Cet homme, pendant vingt-cinq ans de dévouement et de fidélité dans les circonstances les plus compromettantes, a-t-il joué un rôle dont il comptait obtenir récompense et, cet espoir échappant, est-il entré dans son naturel ? Ou bien ce naturel a-t-il changé tout à coup, et le vice a-t-il pris possession d’un cœur jusque-là honnête ? Cela m’est impossible à décider. Sa pauvre femme fut dans le désespoir. En outre de ses torts, elle pleurait son infidélité.

Pour en finir de cette aventure, je dirai qu’il emmena la jeune négresse à Dôle où il fit des spéculations qui ne réussirent pas.

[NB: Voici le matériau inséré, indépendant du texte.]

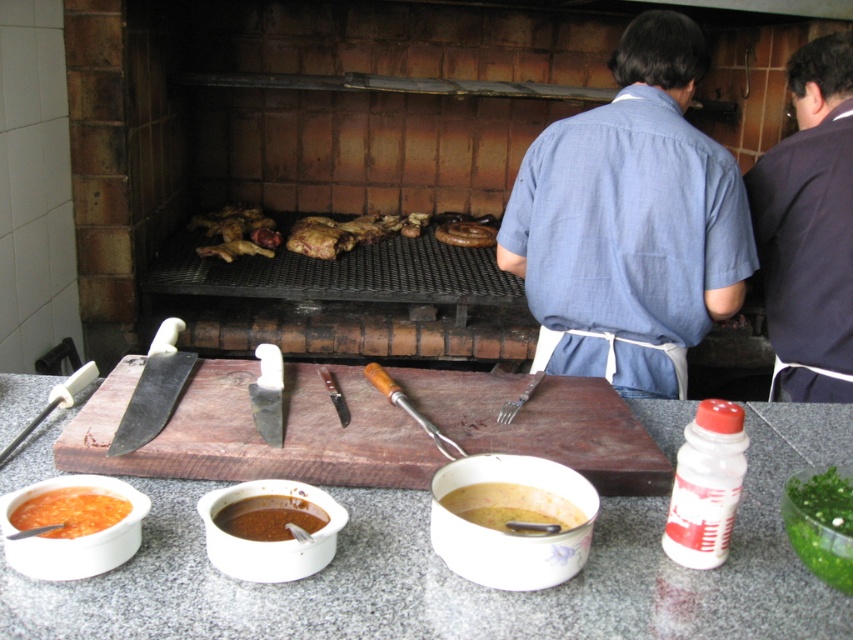
You are preparing to place a hot pot on the granite gray counter top at lower center. However, there is a brown matte soup at lower center in the way. Based on their positions, can you move the soup bowl to the right side of the counter to make space?

The granite gray counter top at lower center is in front of the brown matte soup at lower center, meaning the soup is behind the counter. Since the counter itself is the surface, the soup must be on the counter. To make space, you can move the brown matte soup at lower center to the right side of the counter.

You are a chef preparing a meal and need to reach for the brown matte soup at lower center. However, there is a blue cotton shirt at center in your way. Can you move the shirt to access the soup?

The blue cotton shirt at center is located above the brown matte soup at lower center. Therefore, you can move the shirt to access the soup below it.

Il l’abandonna avec deux enfants. Elle chercha à travailler pour les faire vivre. N’y pouvant réussir, elle les prit un soir par la main et les déposa à l’hôpital. On fut quelques jours sans la revoir. Enfin on entra chez elle : elle s’était laissée mourir de faim, n’ayant plus un sou ni une harde dont elle pût se défaire.

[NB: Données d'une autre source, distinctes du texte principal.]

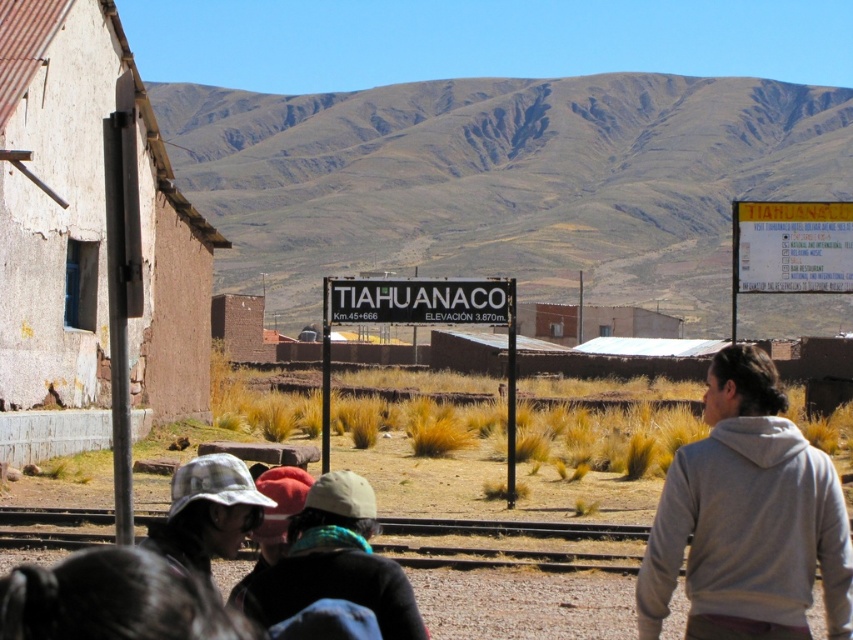
Which is behind, point (328, 339) or point (256, 499)?

Positioned behind is point (328, 339).

Is white plastic sign at center thinner than plaid fabric hat at lower left?

In fact, white plastic sign at center might be wider than plaid fabric hat at lower left.

Image resolution: width=853 pixels, height=640 pixels. Identify the location of white plastic sign at center. (421, 323).

Is dark gray knit cap at center wider than plaid fabric hat at lower left?

Incorrect, dark gray knit cap at center's width does not surpass plaid fabric hat at lower left's.

This screenshot has width=853, height=640. Identify the location of dark gray knit cap at center. (335, 563).

Between dark gray knit cap at center and white plastic sign at center, which one is positioned lower?

white plastic sign at center

Does point (357, 566) lie behind point (508, 454)?

No, it is not.

What do you see at coordinates (335, 563) in the screenshot?
I see `dark gray knit cap at center` at bounding box center [335, 563].

At what (x,y) coordinates should I click in order to perform the action: click on dark gray knit cap at center. Please return your answer as a coordinate pair (x, y). The width and height of the screenshot is (853, 640). Looking at the image, I should click on (335, 563).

Elle n’avait jamais porté de plainte, ni demandé de secours à personne. Seulement, en remettant ses enfants à l’hôpital, elle les avait recommandés vivement et, en s’en allant, elle s’était écriée : « Ceux-ci ne sont pas coupables, et Dieu est juste. » Cette pauvre fille, qui était aussi belle que l’admettait sa peau d’ébène, avait une âme fort distinguée et méritait un meilleur sort.